[DATA EXTRACT]
***
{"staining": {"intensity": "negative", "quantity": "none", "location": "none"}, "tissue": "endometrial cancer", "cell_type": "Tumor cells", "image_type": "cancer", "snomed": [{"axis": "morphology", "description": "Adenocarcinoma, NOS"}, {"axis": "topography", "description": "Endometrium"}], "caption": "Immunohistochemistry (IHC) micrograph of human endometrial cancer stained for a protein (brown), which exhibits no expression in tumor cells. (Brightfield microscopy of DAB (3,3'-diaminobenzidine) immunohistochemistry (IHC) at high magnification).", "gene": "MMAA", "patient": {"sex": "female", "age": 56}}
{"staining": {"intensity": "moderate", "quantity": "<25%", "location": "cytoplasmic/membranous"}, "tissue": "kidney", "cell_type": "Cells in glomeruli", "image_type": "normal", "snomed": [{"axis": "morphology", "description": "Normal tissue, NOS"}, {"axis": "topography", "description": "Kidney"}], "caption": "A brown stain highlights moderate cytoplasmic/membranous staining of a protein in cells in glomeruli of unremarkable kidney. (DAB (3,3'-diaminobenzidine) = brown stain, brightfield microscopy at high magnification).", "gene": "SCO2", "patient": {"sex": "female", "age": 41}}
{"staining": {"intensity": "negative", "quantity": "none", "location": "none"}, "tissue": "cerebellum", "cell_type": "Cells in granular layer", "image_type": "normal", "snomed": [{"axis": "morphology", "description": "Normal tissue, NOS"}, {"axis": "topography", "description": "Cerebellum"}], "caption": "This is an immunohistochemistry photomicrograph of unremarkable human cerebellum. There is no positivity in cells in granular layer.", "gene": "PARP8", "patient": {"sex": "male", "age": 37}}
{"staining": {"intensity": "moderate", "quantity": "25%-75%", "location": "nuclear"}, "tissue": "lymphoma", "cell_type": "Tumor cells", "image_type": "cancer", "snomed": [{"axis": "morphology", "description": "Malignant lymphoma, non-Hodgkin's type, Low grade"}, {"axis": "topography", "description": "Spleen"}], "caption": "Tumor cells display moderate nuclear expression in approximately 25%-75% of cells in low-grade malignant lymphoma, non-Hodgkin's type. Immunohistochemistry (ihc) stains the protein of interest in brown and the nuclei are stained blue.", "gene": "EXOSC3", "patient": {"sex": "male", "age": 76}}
***
[PROBLEM TO SOLVE]
Everything from the first line of the data through the line holding "is an immunohistochemistry" should be output exactly, and no other lines.

[OUTPUT OF THE EXERCISE]
{"staining": {"intensity": "negative", "quantity": "none", "location": "none"}, "tissue": "endometrial cancer", "cell_type": "Tumor cells", "image_type": "cancer", "snomed": [{"axis": "morphology", "description": "Adenocarcinoma, NOS"}, {"axis": "topography", "description": "Endometrium"}], "caption": "Immunohistochemistry (IHC) micrograph of human endometrial cancer stained for a protein (brown), which exhibits no expression in tumor cells. (Brightfield microscopy of DAB (3,3'-diaminobenzidine) immunohistochemistry (IHC) at high magnification).", "gene": "MMAA", "patient": {"sex": "female", "age": 56}}
{"staining": {"intensity": "moderate", "quantity": "<25%", "location": "cytoplasmic/membranous"}, "tissue": "kidney", "cell_type": "Cells in glomeruli", "image_type": "normal", "snomed": [{"axis": "morphology", "description": "Normal tissue, NOS"}, {"axis": "topography", "description": "Kidney"}], "caption": "A brown stain highlights moderate cytoplasmic/membranous staining of a protein in cells in glomeruli of unremarkable kidney. (DAB (3,3'-diaminobenzidine) = brown stain, brightfield microscopy at high magnification).", "gene": "SCO2", "patient": {"sex": "female", "age": 41}}
{"staining": {"intensity": "negative", "quantity": "none", "location": "none"}, "tissue": "cerebellum", "cell_type": "Cells in granular layer", "image_type": "normal", "snomed": [{"axis": "morphology", "description": "Normal tissue, NOS"}, {"axis": "topography", "description": "Cerebellum"}], "caption": "This is an immunohistochemistry photomicrograph of unremarkable human cerebellum. There is no positivity in cells in granular layer.", "gene": "PARP8", "patient": {"sex": "male", "age": 37}}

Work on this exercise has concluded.